– Вот… так… теперь ложись.
Сержант решил, что дальше скрывать свое знание английского бессмысленно. Если бы его хотели убить за то, что он здесь сделал – его не стали бы лечить. Возможно, от этой женщины он узнает, где он и в чьих руках…
– Вы… говорите по-английски… – вытолкнул через пересохшее горло сержант.
– Ого.
– Дайте… попить.
Вода была в старой пластиковой бутылке, теплая и противня. Но сержант пил и пил, пока его спасительница не отняла бутылку.
– Все… хватит. Пока больше нельзя.
– Кто вы?
– Я… Алима. Меня так зовут…
– Необычное… имя.
Негритянка улыбнулась.
– О… перед нами кавалер… гроза женских сердец.
– Кавалер… – для сержанта это слово было необычным, хотя он понимал, что оно означает.
– Да… Так когда-то здесь называли галантных мужчин. Я на четверть итальянка.
Сержант понял, что она не врёт. Хотя кожа тёмная, но черты лица скорее европеоидные, чем негроидные. Женщине было больше тридцати, но меньше сорока.
– Кто вы?
– Сейчас… знахарка.
– Знахарка? – это слово он не знал.
– Да, знахарка. Так теперь здесь называются врачи. Когда-то у меня была целая больница.

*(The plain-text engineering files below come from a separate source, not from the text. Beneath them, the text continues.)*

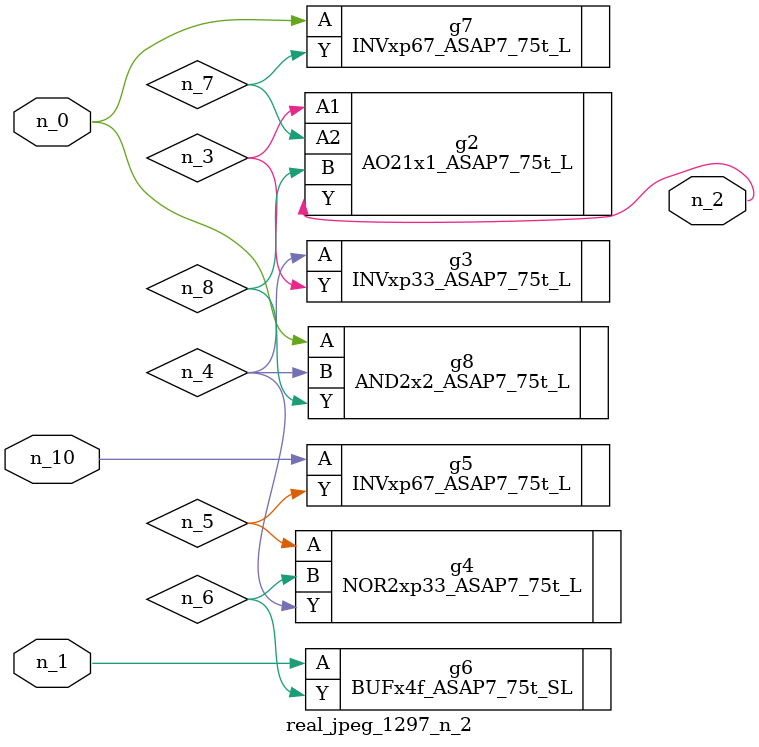
<source format=v>
module real_jpeg_1297_n_2 (n_1, n_10, n_0, n_2);

input n_1;
input n_10;
input n_0;

output n_2;

wire n_5;
wire n_4;
wire n_8;
wire n_6;
wire n_7;
wire n_3;

INVxp67_ASAP7_75t_L g7 ( 
.A(n_0),
.Y(n_7)
);

AND2x2_ASAP7_75t_L g8 ( 
.A(n_0),
.B(n_4),
.Y(n_8)
);

BUFx4f_ASAP7_75t_SL g6 ( 
.A(n_1),
.Y(n_6)
);

AO21x1_ASAP7_75t_L g2 ( 
.A1(n_3),
.A2(n_7),
.B(n_8),
.Y(n_2)
);

INVxp33_ASAP7_75t_L g3 ( 
.A(n_4),
.Y(n_3)
);

NOR2xp33_ASAP7_75t_L g4 ( 
.A(n_5),
.B(n_6),
.Y(n_4)
);

INVxp67_ASAP7_75t_L g5 ( 
.A(n_10),
.Y(n_5)
);


endmodule
</source>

Я училась… в Советском Союзе.
Советском Союзе…
– Как я… сюда попал?
Негритянка нахмурилась.
– Я подобрала вас на улице. Вы попали в перестрелку… там убили генерала. Вы никому не были нужны, и я вас подобрала. Принесла сюда…
Убили генерала…
– Но зачем…
– Хватит слов. Отдыхайте.
И женщина ушла.
– У тебя есть муж?
Алима пошевелилась в темноте.
– Что за вопросы…
– Просто интересно…
Они лежали в ночной темноте, прижавшись друг к другу. Где-то на улице – уныло и жутко строчил одинокий автомат.
– Был… – после нескольких минут тишины сказала Алима.
– Его…убили?
– Да, убили. Он был директором телерадиокомпании. Повстанцы, когда пришли сюда – расстреляли его за то, что он говорил за диктатора Барре. Он думал, что сумеет им объяснить…это была просто работа, только и всего. Но им не нужны были объяснения. Они поставили его на колени перед камерой и выстрелили в голову. Меня заставили смотреть…
– Извини.
– Ничего. Это сделал мой народ. А не твой. А мой сын погиб на улице, когда началась перестрелка между этими… и американцами. Я так и не знаю, от чьей пули он погиб.
– Я американец, американский солдат, – неожиданно даже сам для себя сказал сержант, – из морской пехоты.
– Я это поняла… – сказала Алима… – Ты не такой, как местные. И говоришь по-английски как американец.
– И ты… всё равно спасла меня?
– Я же не знала…
– А если бы знала?
Алима долго молчала.
– Всё равно бы спасла, – сказала она.
– Но почему?
И снова молчание…
– Когда американцы пришли сюда… они пришли сюда чтобы защитить нас от нас же самих. Я говорила с ними… офицер распорядился, чтобы мне давали лекарства со складов и помогли с открытием больницы. Это было до того, как ваши солдаты… попали в засаду в городе. Потом – мне пришлось скрываться… потому что меня хотели убить. Мне и сейчас приходится скрываться.
– Почему? Потому что ты взяла лекарства у американцев?
– Нет, потому что лечила людей. Местные считают, что нельзя лечить людей лекарствами, которые есть у белых. Те, кто приходит ко мне со своими болезнями, делают это тайно. Местные считают, что тот, кто лечит людей, идет против воли Аллаха. Если человек заболел – это в воле Аллаха, а врач нарушает его волю.
– Господи…
– Таков мой народ…
Теперь уже молчал сержант.
– Ты знаешь, что я сделал?
– Мне это неважно.
– И я не могу здесь оставаться. Мне нужно вернуться к себе домой.
– И это мне неважно…
Тряпки не горели, даже щедро политые керосином. Сержанту пришлось поджигать несколько раз, прежде чем на берегу разгорелся костер.
Он подбросил в него выброшенный на берег и просохший древесный хлам. В нескольких шагах от него тяжко дышал океан.
Им пришлось ждать больше часа, прежде чем сержант услышал далекий едва слышный рокот. К ним приближались две почти невидимые в темноте скоростные резиновые лодки с жёстким днищем…
Одна из лодок ткнулась носом в берег, с нее выскочили четверо – в чёрных гидрокостюмах с автоматическим оружием, приборами ночного видения. Вторая лодка – очевидно, со спаркой ротных или с крупнокалиберным пулеметом – осталась в кабельтове от берега, прикрывать высадку.
Мощный, сфокусированный луч света высветил их на мгновение и тут же погас.